Toute prétendue démonstration de l’existence de Dieu est par sa forme en contradiction avec la religion : la religion pose immédiatement l’essence intérieure de l’homme comme un autre être surhumain, et la démonstration veut ici démontrer que le droit est du côté de la religion. L’être le plus parfait et le nec plus ultrà pour la pensée humaine : voilà la prémisse de la preuve ontologique, qui est la preuve la plus intéressante de toutes, puisqu’elle en appelle au for intérieur de l’homme. Eh bien ! précisément cette démonstration ontologique prononce la nature secrète de la religion ; id quo nihil majus cogitari potest. Cette limite sublime de sa raison, au-dessus de laquelle on ne saurait plus méditer, c'est son Dieu ; or, cette sublimité infranchissable ne serait pas l’être suprême s’il n’existait pas réellement, et nous pourrions nous imaginer je ne sais quel être suprême plus sublime encore, qui lui serait supérieur par l’existence. Mais cette fiction ne peut avoir lieu à cause de la notion d’un être suprême ; qui dit suprême, dit par là aussi existence, et non seulement essence.

• [Données sources]:
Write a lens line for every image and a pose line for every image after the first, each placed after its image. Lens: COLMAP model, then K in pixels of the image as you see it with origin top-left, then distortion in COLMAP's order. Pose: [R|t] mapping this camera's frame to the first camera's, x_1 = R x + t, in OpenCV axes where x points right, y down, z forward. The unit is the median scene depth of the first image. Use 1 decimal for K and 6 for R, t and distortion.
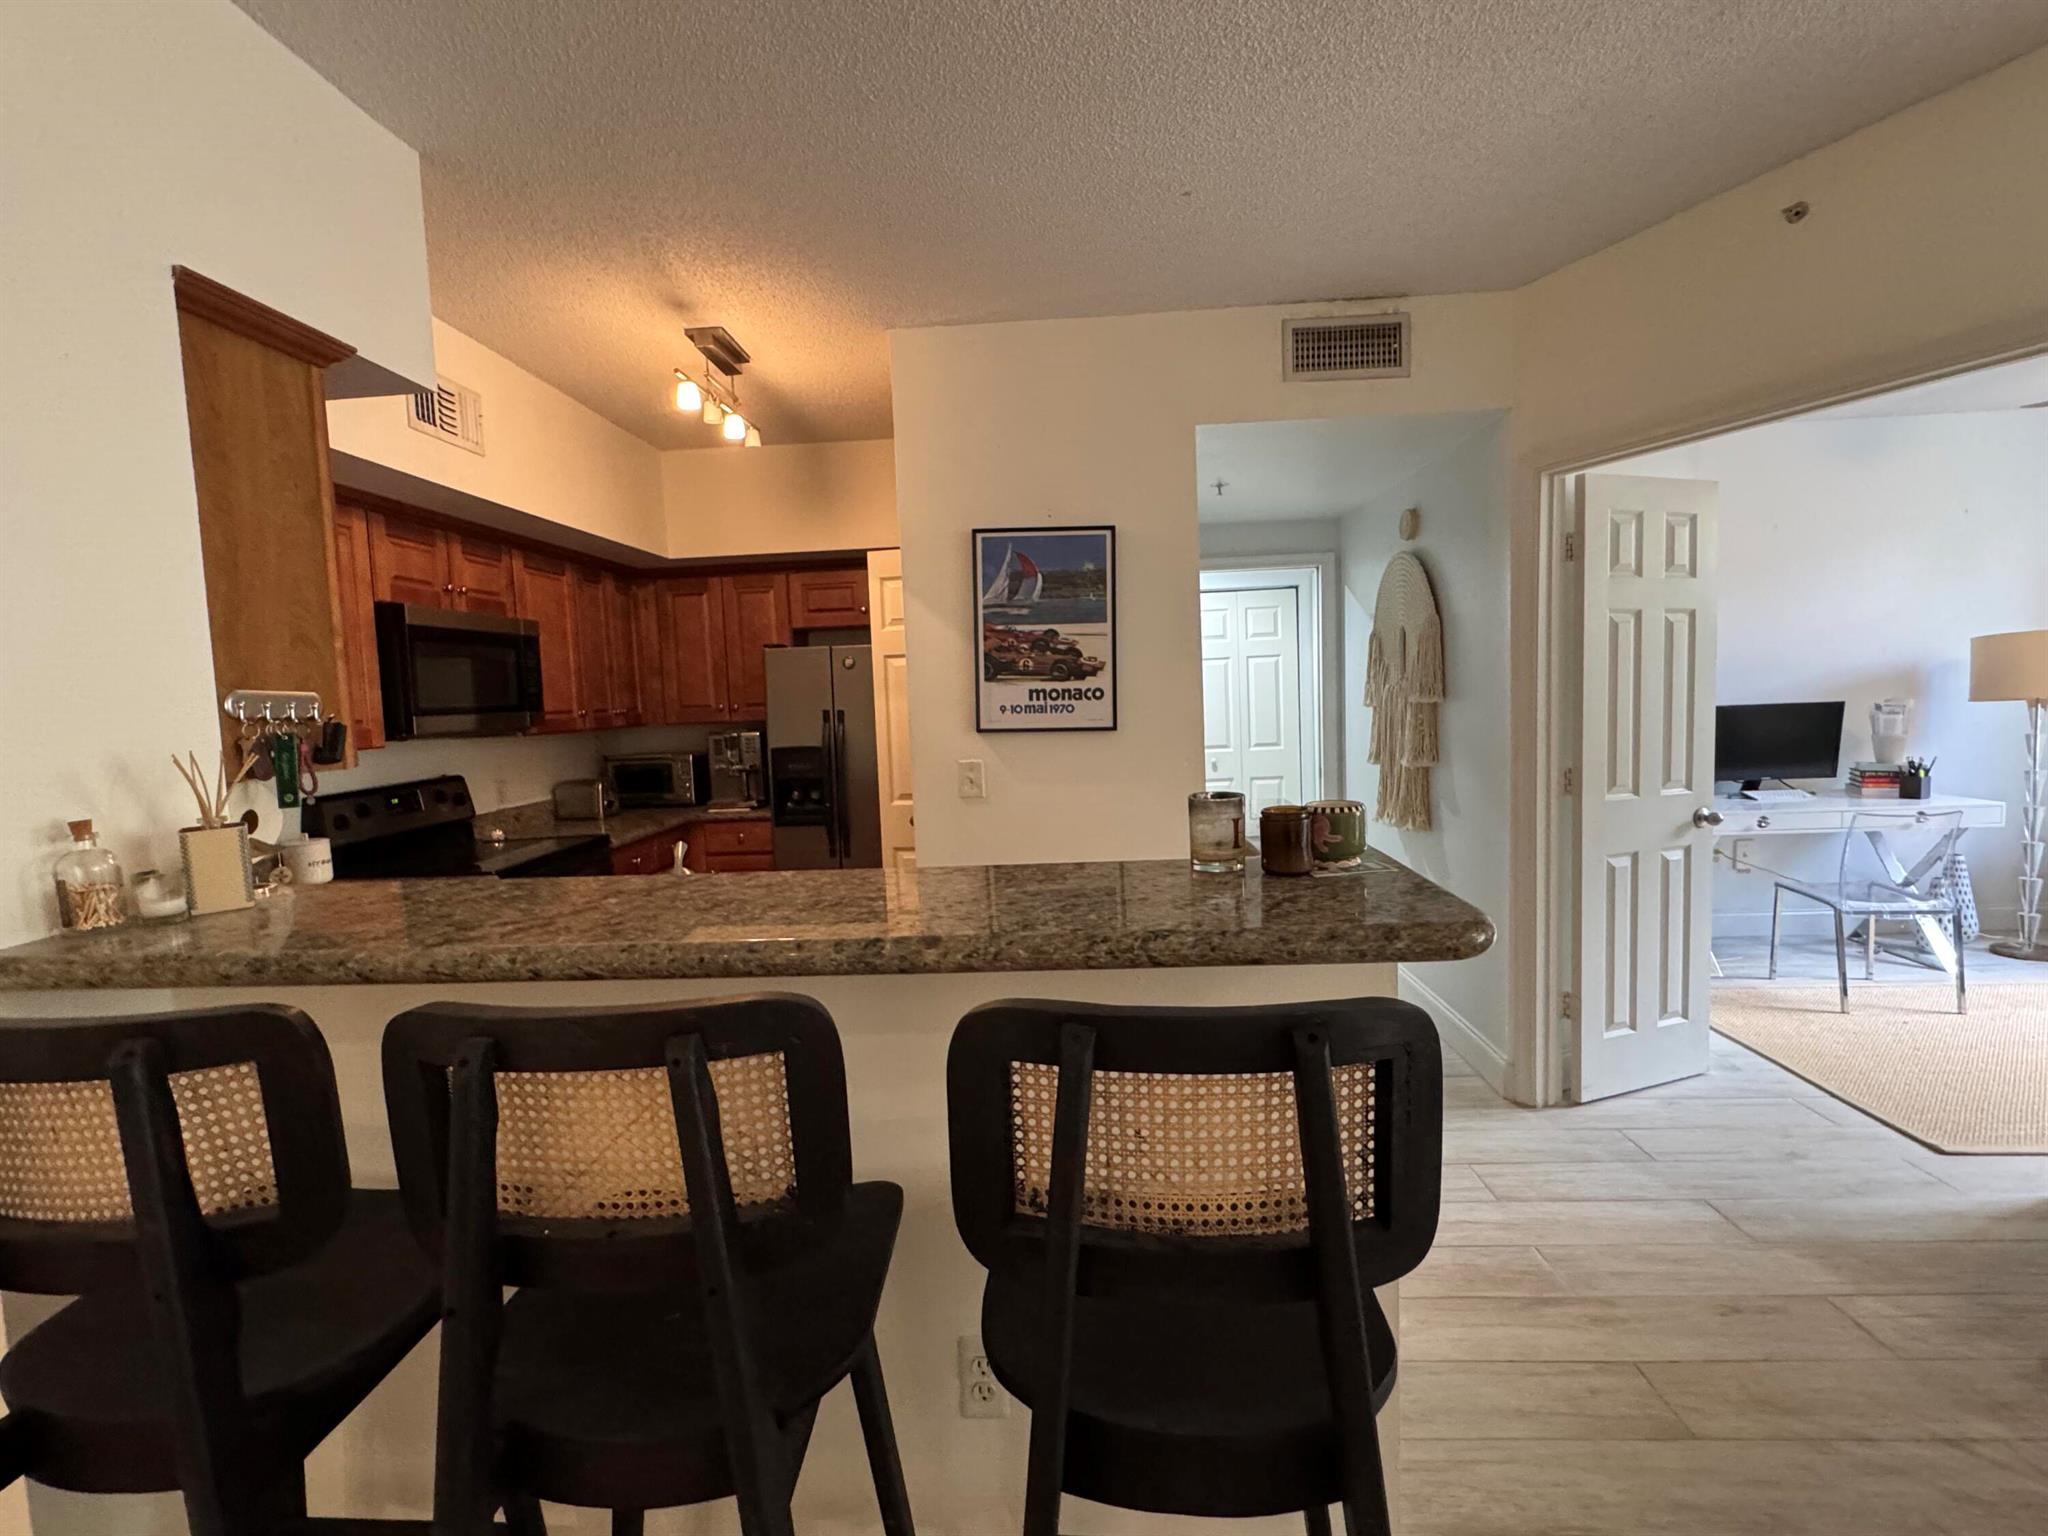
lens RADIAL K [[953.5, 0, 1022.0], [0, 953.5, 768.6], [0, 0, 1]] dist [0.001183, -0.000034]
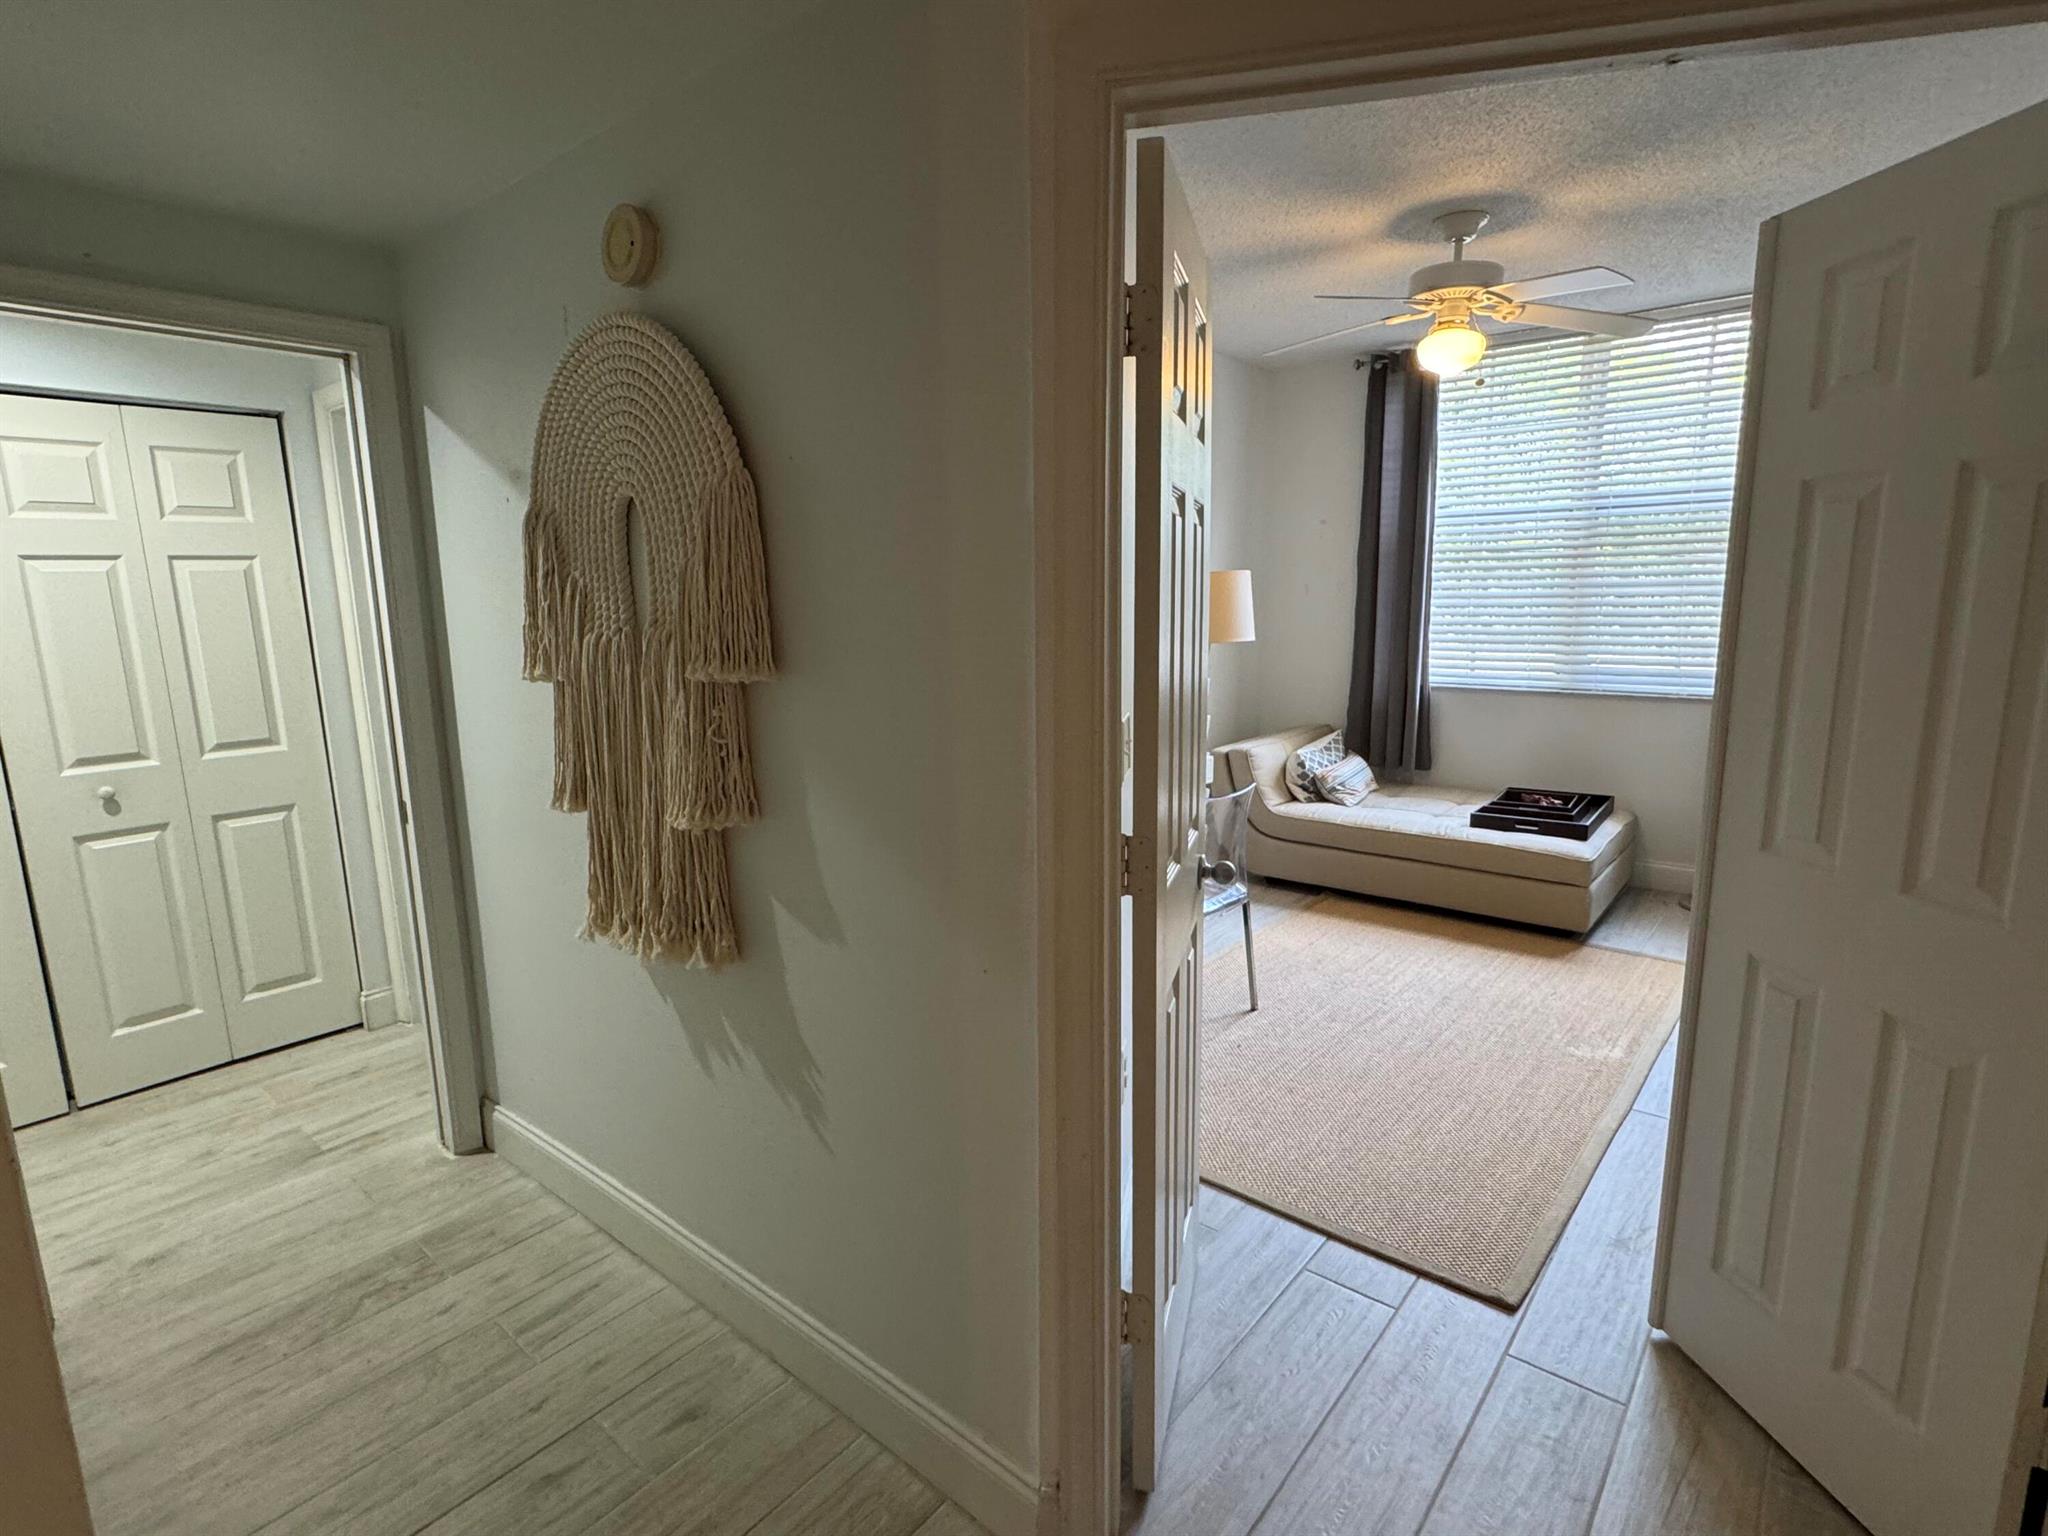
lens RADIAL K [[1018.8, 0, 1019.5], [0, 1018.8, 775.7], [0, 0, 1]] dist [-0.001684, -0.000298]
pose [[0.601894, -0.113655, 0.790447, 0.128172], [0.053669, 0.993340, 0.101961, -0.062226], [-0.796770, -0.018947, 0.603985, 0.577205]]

---

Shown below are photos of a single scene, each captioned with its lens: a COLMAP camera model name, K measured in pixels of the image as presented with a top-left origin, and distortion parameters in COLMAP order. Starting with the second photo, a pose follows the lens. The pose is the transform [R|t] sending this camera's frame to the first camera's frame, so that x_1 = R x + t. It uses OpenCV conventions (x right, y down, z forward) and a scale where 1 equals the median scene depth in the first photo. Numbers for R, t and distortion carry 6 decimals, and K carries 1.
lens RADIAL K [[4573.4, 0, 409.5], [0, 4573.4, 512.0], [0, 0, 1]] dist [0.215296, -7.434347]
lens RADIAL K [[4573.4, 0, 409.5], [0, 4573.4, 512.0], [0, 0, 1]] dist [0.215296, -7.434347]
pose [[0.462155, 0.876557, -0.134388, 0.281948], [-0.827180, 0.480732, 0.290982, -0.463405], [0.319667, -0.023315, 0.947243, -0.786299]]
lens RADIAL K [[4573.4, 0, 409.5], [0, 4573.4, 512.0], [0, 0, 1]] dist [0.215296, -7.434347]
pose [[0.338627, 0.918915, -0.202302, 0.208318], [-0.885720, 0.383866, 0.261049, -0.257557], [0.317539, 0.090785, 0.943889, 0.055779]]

==

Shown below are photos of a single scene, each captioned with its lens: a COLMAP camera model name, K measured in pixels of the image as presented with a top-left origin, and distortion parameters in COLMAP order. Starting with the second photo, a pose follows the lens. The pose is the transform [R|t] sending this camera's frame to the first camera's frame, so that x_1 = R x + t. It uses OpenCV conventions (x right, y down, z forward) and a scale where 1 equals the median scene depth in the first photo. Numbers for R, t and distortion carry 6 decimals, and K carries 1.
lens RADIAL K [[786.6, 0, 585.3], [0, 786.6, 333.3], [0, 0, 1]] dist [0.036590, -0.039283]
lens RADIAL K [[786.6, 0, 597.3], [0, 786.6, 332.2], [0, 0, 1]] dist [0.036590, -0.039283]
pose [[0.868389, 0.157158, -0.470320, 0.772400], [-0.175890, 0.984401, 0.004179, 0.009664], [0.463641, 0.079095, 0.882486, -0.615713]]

• [Consignes de l’exercice]:
**A.** Indiquez, dans l’ordre, le dernier mot de chacune des phrases du passage sur la preuve ontologique.
**B.** Reproduisez à l’identique les lignes des entrées, en commençant par la ligne contenant « Write a lens » et en poursuivant jusqu’à la ligne contenant « -0.018947, 0.603985, 0.577205]] », ces deux lignes comprises. Omettez les images dans votre réponse.
Le passage sur la preuve ontologique et les entrées n’ont aucun lien entre eux.

• [Réponses par point]:
**A.** religion, homme, potest, existence, essence

**B.**
Write a lens line for every image and a pose line for every image after the first, each placed after its image. Lens: COLMAP model, then K in pixels of the image as you see it with origin top-left, then distortion in COLMAP's order. Pose: [R|t] mapping this camera's frame to the first camera's, x_1 = R x + t, in OpenCV axes where x points right, y down, z forward. The unit is the median scene depth of the first image. Use 1 decimal for K and 6 for R, t and distortion.
lens RADIAL K [[953.5, 0, 1022.0], [0, 953.5, 768.6], [0, 0, 1]] dist [0.001183, -0.000034]
lens RADIAL K [[1018.8, 0, 1019.5], [0, 1018.8, 775.7], [0, 0, 1]] dist [-0.001684, -0.000298]
pose [[0.601894, -0.113655, 0.790447, 0.128172], [0.053669, 0.993340, 0.101961, -0.062226], [-0.796770, -0.018947, 0.603985, 0.577205]]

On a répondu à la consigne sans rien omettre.